> _ASSIGNMENT_:
When you reach the line containing "keine Lust, …." in the entries below, please begin setting down lines exactly, stop only after the last one, and add nothing else.

> _INFORMATION PROVIDED_:
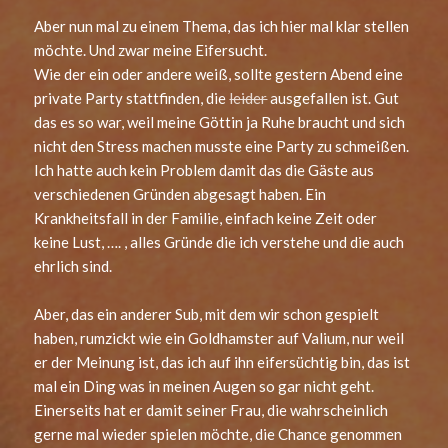
Aber nun mal zu einem Thema, das ich hier mal klar stellen
möchte. Und zwar meine Eifersucht.
Wie der ein oder andere weiß, sollte gestern Abend eine
private Party stattfinden, die
leider
ausgefallen ist. Gut
das es so war, weil meine Göttin ja Ruhe braucht und sich
nicht den Stress machen musste eine Party zu schmeißen.
Ich hatte auch kein Problem damit das die Gäste aus
verschiedenen Gründen abgesagt haben. Ein
Krankheitsfall in der Familie, einfach keine Zeit oder
keine Lust, …. , alles Gründe die ich verstehe und die auch
ehrlich sind.
Aber, das ein anderer Sub, mit dem wir schon gespielt
haben, rumzickt wie ein Goldhamster auf Valium, nur weil
er der Meinung ist, das ich auf ihn eifersüchtig bin, das ist
mal ein Ding was in meinen Augen so gar nicht geht.
Einerseits hat er damit seiner Frau, die wahrscheinlich
gerne mal wieder spielen möchte, die Chance genommen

> _ANSWER TO THIS EXERCISE_:
keine Lust, …. , alles Gründe die ich verstehe und die auch
ehrlich sind.
Aber, das ein anderer Sub, mit dem wir schon gespielt
haben, rumzickt wie ein Goldhamster auf Valium, nur weil
er der Meinung ist, das ich auf ihn eifersüchtig bin, das ist
mal ein Ding was in meinen Augen so gar nicht geht.
Einerseits hat er damit seiner Frau, die wahrscheinlich
gerne mal wieder spielen möchte, die Chance genommen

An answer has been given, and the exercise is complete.